Wednesday was our fourth full day on the Alaskan Dream’s Misty Fjord, and was scheduled to be a long travel day, navigating Chatham Strait to position us just outside the entrance of Glacier Bay National Park.
Rounding the corner of a peninsula and looking back, we were treated to a grand scene: Point Retreat Lighthouse stood marking the promontory with massive Herbert Glacier dominating the background. The prominence of the glacier in the background despite the distance was a testament to its enormity. The details of the bluish ice field were hazy, creating a dreamlike quality to the scene, the lighthouse starkly contrasting with the clarity of its detail.
Humpbacks had been seen the day before in Freshwater Bay, so our Captain took a slight detour from our planned route to check it out …. what a worthwhile diversion it turned out to be!
As we entered the bay, in the distance we could see multiple spouts and a flurry of activity before the classic arching backs and flipping tails followed.
We clustered on the bow of our small vessel, scanning the open waters around us. The telltale churning circle appeared before a chorus of mouths and snouts emerged, with flailing pectorals showing flashes of white joining the feeding frenzy. The bubble net was created by the whales below, which trapped the herring the whales then swooped up to consume. The humpbacks milled about after the initial circular effort, water spouts following one after the other, undulating dorsal fins side by side, and the seemingly synchronized dive together — 3, 4, 5 at a time, tails slowly turning over and sinking to the water below, signaling the end of another feeding session.
We watched this sequence play out in full several times. Our gasps of awestruck wonder each time the stages of the instinctual dance began anew. Our small group soaked in the spectacle in silence … creating space for the sounds of the whales from below and along the surface to reach us, like an otherwordly exchange of voices.
At one point, the last of the whales’ tails gracefully disappeared, and most of us had set aside cameras and binoculars while we replayed the scene in conversation.
Suddenly, a single whale broke the surface in a breathtaking arch, breaching the water almost completely in a majestic manner, before it landed dramatically, displacing an enormous amount of water in one fell swoop. The bay’s surface reflected the disturbance for an extended time before returning to its even ripples.
Our unplanned hours in Freshwater Bay meant spending most of the rest of the day traveling to position for the remaining two days of our itinerary. Along the way we noticed the periodic group of Dall’s porpoises playing on the waves, or an isolated sea otter or sea lion traveling on its own journey.
Evening brought us to Flynn Cove, and we anchored for the night. The sun was just beginning its descent as kayaks were brought down from the top of the boat. The waters were calm and we pushed off in pairs to explore the cove.

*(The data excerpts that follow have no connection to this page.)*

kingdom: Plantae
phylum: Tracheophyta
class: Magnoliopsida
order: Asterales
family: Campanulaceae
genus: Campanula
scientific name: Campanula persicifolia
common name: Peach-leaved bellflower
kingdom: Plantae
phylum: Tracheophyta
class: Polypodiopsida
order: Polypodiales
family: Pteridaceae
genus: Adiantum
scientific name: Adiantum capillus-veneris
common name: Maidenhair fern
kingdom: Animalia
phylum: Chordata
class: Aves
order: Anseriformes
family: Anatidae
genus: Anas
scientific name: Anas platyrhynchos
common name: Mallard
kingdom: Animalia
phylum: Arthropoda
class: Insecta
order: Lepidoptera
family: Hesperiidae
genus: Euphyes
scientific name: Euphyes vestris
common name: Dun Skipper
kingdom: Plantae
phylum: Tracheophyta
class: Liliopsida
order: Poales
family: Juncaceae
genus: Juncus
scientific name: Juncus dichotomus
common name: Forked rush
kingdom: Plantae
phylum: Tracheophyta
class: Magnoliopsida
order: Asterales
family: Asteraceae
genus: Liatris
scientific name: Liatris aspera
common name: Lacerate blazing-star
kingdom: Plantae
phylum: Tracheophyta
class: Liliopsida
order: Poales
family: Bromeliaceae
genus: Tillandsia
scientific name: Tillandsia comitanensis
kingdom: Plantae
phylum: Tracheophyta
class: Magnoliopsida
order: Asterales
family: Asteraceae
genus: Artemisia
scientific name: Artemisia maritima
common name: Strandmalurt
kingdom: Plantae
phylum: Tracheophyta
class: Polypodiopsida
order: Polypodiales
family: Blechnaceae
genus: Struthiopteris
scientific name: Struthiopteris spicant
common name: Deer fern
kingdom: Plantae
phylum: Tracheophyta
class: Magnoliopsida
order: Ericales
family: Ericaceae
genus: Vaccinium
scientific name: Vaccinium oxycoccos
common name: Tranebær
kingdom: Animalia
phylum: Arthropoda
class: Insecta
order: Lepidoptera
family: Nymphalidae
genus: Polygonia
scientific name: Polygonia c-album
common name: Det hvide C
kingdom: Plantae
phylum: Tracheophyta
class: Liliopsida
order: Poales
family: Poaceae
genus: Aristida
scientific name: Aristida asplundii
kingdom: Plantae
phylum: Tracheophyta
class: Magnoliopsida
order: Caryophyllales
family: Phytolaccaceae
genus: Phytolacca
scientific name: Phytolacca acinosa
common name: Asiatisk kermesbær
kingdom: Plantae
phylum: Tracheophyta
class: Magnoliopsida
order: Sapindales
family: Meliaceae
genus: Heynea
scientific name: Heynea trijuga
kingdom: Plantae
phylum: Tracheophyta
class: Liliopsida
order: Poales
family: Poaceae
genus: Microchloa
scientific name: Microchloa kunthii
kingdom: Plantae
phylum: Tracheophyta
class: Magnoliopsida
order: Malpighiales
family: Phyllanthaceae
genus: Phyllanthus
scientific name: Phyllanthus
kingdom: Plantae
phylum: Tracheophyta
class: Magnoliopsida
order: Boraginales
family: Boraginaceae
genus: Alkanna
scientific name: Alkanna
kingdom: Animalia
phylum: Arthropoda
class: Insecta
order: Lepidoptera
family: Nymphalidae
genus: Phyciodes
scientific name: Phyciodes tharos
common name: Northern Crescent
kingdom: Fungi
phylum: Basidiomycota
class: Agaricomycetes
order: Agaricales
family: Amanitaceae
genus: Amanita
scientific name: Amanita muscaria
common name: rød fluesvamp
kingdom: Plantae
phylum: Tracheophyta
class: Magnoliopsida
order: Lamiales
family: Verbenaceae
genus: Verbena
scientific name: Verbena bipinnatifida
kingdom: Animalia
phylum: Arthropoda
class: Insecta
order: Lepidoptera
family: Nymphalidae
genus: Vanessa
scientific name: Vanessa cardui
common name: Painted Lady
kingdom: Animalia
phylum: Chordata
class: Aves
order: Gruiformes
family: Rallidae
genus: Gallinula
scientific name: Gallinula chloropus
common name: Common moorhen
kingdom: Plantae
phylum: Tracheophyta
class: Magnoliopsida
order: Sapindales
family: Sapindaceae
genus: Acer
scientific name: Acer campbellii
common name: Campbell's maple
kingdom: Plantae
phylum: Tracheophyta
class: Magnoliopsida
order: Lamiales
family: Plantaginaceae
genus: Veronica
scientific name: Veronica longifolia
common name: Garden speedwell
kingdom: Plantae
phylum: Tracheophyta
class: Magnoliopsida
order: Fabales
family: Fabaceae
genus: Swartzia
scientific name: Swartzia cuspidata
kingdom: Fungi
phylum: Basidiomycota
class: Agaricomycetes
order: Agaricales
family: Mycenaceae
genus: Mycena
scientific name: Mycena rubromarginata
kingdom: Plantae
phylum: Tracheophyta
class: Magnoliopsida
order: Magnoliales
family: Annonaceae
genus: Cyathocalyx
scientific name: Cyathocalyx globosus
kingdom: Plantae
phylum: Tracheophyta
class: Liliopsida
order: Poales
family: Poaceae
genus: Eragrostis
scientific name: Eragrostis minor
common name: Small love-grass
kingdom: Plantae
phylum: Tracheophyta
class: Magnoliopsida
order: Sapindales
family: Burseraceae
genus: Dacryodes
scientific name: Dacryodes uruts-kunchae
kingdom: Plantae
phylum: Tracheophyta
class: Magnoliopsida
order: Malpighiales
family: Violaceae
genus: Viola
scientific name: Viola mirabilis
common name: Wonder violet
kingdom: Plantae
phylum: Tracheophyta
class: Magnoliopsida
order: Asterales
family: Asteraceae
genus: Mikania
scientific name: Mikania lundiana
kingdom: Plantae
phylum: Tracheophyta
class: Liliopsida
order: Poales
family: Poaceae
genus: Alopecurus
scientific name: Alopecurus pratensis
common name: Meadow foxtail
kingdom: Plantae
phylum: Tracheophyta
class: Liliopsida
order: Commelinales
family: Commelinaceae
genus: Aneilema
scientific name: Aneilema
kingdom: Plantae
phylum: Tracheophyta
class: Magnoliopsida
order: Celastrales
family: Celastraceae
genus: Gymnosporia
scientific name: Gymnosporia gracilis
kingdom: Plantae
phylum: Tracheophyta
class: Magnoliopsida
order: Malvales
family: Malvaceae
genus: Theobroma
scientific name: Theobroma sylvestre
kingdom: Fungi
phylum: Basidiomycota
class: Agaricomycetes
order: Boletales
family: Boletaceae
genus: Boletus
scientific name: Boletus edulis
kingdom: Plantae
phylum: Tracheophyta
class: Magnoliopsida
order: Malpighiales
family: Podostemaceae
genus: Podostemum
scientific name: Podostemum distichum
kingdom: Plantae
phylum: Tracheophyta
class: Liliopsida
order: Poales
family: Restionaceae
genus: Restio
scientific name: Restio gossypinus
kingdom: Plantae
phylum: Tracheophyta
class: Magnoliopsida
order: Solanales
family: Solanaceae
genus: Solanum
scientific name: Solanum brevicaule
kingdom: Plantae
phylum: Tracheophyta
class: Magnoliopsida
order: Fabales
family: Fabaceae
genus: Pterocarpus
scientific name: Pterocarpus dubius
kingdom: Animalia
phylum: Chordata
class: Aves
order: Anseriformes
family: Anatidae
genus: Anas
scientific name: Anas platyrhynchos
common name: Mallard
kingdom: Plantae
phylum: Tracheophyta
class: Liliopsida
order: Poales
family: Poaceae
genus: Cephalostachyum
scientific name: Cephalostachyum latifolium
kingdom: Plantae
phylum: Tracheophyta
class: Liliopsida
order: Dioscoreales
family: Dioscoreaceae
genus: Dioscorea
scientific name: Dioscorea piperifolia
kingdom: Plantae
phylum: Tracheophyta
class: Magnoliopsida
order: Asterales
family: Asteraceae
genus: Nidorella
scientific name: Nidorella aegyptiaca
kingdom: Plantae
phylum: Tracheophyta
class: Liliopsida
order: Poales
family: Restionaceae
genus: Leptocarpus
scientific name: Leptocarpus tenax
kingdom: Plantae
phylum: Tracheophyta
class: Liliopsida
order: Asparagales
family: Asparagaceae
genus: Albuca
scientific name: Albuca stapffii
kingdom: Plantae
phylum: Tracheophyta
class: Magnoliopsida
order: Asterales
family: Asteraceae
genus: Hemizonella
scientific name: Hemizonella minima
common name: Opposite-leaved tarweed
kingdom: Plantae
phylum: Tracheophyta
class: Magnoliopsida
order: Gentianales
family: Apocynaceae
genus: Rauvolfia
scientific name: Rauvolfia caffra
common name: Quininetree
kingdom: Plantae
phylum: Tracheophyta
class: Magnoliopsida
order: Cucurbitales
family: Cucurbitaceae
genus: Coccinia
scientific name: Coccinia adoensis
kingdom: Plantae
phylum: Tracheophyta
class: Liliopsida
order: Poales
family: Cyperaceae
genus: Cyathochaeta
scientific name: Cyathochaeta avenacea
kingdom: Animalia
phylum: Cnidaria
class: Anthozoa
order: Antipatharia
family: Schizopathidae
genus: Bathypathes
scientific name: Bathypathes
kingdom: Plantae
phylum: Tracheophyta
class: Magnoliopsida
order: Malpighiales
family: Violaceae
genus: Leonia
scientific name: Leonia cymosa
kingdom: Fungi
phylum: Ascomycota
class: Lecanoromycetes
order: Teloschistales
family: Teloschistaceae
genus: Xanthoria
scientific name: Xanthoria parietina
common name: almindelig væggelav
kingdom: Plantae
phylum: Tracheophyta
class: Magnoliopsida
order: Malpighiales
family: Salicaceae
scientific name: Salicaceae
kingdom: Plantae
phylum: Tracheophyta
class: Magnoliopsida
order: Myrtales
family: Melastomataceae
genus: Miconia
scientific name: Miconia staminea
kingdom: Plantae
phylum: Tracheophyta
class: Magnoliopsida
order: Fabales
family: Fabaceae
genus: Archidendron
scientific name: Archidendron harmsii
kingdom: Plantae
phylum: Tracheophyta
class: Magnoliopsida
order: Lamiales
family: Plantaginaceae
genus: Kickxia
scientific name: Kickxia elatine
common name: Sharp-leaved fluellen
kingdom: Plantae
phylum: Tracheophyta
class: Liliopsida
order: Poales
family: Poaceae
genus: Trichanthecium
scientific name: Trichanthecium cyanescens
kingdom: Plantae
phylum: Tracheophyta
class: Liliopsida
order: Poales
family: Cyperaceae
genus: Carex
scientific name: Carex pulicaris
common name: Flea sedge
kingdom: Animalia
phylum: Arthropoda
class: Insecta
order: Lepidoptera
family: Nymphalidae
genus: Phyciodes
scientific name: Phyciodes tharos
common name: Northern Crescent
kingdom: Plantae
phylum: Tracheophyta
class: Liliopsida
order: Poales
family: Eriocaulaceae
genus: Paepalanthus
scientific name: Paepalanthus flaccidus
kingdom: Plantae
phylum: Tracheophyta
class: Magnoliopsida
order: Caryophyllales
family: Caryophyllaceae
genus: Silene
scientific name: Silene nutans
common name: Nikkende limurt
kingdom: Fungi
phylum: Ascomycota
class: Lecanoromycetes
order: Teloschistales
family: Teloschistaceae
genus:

The area was known to be popular with bears, but the unsettling growl that echoed across the water, in the way that only sounds can in the quiet of evening, was not a bear — instead it came from one of two elephant seals who were surprised by a couple of the kayaks. Our naturalist scared them off and the rest of the evening paddle was uneventful.
Before returning to the boat for the night, most of us beached our kayaks and took a short walk across the point from Flynn Cove to where we could see Icy Strait, just as the sky shifted from gold to pinks and blues, signaling that twilight had begun.
On the beach, faint bear tracks were seen, mixed with signs of birds and smaller animals. While I did not hear it, several in our group heard the low grumble which was an almost indescribable guttural sound that was unmistakably bear. It was our signal to leave.
With a short paddle back to the boat, our day of wonder came to an end.